Since 2019, leading hydrologists have monitored and tracked roughly 450 metres of glacier toe retreat. In five years, that’s a simply astronomical and catastrophic number to put into words.

The Athabasca, Yoho, Victoria and Saskatchewan glaciers – also well-known throughout the world – are all melting at unprecedented rates in recent years.

A 2015 study published in Nature Geoscience anticipated the Rocky Mountains could lose up to 90 per cent of its glaciers by 2100 due to climate change, including 70 per cent in western Canada.

A 2023 study in the journal Science indicated that the majority of western Canada’s glaciers will no longer exist by 2100, meaning a person born in the region will see glaciers disappear in their lifetime.

Numerous other studies in the last decade have highlighted the quickening pace at which glaciers are vanishing in plain sight, ringing the alarm bell before they’re erased and only a chapter in history.

In 2025, the United Nations Institute for Water, Environment and Health is partnering with the Global Institute for Water Security at the University of Saskatchewan for the UN International Year of Glaciers’ Preservation Initiative in Canada.

The aim is to bring further local, national and international attention to the dire situation and the importance of acting now to slow the pace of glacier melting.

The Whyte Museum of the Canadian Rockies has launched an exhibit, Meltdown: A Drop in Time, to further highlight the importance of glaciers and feature photography of glacier ice.

The issues of water not only in Canada, but across the world, are absolutely paramount in the coming years.
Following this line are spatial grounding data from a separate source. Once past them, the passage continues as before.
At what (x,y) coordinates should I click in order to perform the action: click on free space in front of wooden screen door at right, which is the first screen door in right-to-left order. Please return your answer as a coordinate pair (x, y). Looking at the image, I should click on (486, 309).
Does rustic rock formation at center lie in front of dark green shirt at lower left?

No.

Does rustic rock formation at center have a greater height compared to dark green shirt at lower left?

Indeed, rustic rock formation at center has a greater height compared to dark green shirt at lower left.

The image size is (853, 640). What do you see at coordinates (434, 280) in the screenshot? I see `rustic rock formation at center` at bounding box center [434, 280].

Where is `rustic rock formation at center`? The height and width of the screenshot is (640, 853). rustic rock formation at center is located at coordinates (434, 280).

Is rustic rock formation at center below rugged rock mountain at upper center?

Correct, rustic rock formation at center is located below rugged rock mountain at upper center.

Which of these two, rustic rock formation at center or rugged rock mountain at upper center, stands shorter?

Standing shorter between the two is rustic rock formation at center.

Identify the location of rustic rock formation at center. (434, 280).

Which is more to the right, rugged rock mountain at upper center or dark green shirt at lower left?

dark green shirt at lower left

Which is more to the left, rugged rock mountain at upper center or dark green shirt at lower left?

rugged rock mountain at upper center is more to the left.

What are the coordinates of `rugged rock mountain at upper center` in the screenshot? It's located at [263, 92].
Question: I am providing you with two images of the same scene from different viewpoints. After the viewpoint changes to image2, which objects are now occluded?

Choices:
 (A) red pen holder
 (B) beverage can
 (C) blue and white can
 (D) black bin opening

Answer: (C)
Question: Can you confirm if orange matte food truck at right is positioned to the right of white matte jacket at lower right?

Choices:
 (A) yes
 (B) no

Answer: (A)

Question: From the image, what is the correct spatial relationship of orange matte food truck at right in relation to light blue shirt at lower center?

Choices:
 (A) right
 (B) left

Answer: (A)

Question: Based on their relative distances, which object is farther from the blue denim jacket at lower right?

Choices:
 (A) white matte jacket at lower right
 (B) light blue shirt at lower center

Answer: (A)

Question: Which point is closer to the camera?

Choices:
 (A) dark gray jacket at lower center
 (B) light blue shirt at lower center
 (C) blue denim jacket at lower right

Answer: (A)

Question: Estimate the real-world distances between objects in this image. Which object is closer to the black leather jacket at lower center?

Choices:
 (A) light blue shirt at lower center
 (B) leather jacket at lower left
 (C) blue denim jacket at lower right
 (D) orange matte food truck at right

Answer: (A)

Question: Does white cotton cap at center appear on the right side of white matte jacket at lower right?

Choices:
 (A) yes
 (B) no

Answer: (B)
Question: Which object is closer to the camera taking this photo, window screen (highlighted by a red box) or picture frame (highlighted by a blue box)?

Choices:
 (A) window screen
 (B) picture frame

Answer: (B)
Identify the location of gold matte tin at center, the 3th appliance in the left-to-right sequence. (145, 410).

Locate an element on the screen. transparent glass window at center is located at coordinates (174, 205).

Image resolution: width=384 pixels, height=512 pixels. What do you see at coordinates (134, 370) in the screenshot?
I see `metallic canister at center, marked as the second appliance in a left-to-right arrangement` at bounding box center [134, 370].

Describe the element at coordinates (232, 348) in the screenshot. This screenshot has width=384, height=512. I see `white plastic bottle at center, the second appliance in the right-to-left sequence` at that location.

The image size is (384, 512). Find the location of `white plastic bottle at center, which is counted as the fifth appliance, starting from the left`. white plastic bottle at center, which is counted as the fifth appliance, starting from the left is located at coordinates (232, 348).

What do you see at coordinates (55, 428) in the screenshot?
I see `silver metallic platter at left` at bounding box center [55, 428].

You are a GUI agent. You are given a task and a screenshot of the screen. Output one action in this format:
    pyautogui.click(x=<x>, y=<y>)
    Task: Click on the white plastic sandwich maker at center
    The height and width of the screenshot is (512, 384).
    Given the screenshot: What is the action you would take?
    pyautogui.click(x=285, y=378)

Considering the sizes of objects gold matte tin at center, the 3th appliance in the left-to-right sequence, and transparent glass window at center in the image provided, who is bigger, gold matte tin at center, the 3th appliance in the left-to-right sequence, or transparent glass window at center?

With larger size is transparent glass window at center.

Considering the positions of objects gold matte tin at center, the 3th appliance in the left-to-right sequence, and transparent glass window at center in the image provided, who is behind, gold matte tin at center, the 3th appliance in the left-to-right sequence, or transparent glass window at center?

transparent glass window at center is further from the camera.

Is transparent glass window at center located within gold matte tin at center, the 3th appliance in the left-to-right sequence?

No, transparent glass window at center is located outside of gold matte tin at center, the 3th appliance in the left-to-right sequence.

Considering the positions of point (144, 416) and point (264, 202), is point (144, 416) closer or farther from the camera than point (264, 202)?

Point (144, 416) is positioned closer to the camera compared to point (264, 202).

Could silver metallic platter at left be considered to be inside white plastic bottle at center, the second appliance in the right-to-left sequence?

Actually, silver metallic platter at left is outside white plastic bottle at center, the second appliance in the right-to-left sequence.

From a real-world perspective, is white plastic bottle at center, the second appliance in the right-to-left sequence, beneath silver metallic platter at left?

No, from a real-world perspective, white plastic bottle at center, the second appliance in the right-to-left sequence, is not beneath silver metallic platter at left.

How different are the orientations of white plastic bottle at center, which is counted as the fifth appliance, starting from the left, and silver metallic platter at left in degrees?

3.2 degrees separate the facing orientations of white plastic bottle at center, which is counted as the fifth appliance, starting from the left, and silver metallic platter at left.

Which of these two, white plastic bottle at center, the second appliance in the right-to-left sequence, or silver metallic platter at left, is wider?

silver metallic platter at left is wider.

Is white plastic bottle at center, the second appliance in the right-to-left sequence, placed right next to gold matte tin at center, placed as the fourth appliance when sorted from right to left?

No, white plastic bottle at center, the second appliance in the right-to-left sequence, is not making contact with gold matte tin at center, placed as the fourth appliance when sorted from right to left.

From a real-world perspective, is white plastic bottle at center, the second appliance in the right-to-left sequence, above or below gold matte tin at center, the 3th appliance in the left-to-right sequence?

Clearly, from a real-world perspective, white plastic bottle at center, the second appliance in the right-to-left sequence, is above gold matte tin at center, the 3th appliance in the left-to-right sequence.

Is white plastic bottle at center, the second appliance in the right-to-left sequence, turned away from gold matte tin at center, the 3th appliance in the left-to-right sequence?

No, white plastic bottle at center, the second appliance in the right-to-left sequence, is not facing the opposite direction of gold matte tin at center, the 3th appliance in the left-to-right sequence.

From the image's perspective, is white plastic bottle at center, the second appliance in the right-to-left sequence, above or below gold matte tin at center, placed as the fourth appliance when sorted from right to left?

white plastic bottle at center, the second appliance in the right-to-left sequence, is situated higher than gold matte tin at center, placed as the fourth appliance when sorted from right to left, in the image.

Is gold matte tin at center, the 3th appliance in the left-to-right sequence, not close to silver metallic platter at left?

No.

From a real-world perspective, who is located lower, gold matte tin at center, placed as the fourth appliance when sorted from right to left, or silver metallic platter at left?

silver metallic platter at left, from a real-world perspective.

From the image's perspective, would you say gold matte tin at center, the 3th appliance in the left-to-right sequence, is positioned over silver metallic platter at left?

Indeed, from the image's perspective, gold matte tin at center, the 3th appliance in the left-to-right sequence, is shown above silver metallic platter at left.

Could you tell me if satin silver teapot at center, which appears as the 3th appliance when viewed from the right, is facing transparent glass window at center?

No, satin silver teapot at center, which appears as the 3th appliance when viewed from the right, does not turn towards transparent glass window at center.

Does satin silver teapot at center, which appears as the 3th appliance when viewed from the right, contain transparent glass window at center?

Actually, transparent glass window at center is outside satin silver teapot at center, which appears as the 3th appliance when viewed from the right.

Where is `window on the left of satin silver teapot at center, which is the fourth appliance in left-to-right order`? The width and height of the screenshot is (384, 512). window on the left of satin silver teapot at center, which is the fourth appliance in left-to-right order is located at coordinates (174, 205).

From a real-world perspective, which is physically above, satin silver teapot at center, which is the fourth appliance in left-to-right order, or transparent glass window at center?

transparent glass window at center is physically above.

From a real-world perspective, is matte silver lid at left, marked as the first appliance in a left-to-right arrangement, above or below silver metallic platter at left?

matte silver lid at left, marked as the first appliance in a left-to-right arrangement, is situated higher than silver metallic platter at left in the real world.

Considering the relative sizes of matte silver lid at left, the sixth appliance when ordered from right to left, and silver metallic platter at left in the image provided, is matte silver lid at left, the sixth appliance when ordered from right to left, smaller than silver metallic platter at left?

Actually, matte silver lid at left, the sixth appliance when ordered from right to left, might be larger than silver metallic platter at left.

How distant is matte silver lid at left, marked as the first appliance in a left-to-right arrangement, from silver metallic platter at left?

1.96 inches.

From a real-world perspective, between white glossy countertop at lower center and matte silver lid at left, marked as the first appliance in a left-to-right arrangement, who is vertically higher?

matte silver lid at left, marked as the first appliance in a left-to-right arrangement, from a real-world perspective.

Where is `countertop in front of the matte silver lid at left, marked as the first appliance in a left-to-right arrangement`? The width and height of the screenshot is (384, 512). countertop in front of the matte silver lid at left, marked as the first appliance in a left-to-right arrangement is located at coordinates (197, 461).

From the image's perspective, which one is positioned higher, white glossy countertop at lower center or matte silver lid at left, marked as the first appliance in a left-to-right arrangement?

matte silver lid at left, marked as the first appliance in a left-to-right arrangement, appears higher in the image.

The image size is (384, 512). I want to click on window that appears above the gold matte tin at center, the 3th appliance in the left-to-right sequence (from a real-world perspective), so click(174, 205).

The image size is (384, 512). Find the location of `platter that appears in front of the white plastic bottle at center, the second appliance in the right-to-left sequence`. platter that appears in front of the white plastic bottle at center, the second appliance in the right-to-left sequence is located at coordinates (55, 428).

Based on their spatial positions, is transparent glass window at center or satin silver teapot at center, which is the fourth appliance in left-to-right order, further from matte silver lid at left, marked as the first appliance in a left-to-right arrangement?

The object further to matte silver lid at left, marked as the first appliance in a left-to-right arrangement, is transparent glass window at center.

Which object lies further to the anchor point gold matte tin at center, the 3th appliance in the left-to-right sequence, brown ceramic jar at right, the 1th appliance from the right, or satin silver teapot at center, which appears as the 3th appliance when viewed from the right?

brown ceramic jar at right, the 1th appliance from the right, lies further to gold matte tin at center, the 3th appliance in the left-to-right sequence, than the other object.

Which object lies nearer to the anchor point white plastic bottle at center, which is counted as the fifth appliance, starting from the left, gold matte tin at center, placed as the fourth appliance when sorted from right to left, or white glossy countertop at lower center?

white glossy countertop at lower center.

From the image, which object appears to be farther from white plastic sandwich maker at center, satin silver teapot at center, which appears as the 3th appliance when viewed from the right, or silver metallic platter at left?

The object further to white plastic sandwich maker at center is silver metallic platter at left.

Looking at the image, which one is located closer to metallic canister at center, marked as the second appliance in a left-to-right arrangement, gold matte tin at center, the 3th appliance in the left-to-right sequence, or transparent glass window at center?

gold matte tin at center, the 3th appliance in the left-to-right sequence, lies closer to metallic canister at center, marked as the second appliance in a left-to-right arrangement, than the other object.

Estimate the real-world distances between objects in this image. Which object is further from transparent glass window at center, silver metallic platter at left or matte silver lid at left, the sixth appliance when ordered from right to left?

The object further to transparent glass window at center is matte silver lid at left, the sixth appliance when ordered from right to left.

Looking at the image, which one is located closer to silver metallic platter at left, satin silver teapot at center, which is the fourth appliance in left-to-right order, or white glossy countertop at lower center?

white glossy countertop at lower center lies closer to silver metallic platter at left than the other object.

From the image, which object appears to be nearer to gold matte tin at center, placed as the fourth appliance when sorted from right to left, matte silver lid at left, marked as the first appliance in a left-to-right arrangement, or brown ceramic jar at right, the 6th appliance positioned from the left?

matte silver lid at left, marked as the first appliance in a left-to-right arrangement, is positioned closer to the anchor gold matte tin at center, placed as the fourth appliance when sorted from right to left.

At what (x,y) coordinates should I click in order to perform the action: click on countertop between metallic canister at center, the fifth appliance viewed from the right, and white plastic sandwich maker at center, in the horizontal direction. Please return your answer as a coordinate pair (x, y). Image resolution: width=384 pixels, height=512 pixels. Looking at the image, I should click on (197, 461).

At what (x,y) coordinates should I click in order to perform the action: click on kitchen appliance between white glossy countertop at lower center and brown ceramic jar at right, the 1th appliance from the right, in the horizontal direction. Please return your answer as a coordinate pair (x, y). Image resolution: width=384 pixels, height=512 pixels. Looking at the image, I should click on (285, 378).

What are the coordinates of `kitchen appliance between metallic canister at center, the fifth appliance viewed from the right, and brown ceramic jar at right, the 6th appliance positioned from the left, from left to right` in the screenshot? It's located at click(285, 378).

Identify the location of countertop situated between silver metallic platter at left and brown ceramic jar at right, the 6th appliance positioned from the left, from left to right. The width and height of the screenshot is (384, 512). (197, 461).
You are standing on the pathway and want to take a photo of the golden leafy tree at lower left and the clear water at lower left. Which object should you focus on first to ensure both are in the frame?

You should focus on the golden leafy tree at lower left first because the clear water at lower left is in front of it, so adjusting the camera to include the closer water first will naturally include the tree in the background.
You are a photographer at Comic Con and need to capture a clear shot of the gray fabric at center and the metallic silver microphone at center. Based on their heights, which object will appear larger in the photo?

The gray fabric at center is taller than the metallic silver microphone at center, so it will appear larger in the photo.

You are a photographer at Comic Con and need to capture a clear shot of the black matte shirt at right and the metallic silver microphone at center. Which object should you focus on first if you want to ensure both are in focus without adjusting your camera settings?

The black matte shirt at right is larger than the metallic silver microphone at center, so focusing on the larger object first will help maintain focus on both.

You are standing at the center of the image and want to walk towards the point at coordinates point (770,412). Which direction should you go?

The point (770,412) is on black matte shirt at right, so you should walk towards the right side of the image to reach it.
While parts of the country have access to an abundance of water – such as southern Ontario and the American Midwest that surrounds the five Great Lakes – the same isn’t true for other regions.

In Alberta, water scarcity hit home throughout last summer. While significantly impacting communities such as Okotoks, which has frequent water restrictions due to lack of supply, the farming communities across the Prairies were drastically hit hard.

As water becomes more scarce, its direct impact on other industries could lead to a further exacerbation in affordability such as food prices and oil costs.

In an OpEd in the Jan. 16 edition of the Outlook “Why glaciers matter,” Bob Sandford emphasized “there is even more to glaciers than their otherworldly beauty. Where mountains are our water towers, glaciers are water in the bank, so to speak.”

A source of reliable water supply is not a question of debate, but one of essence.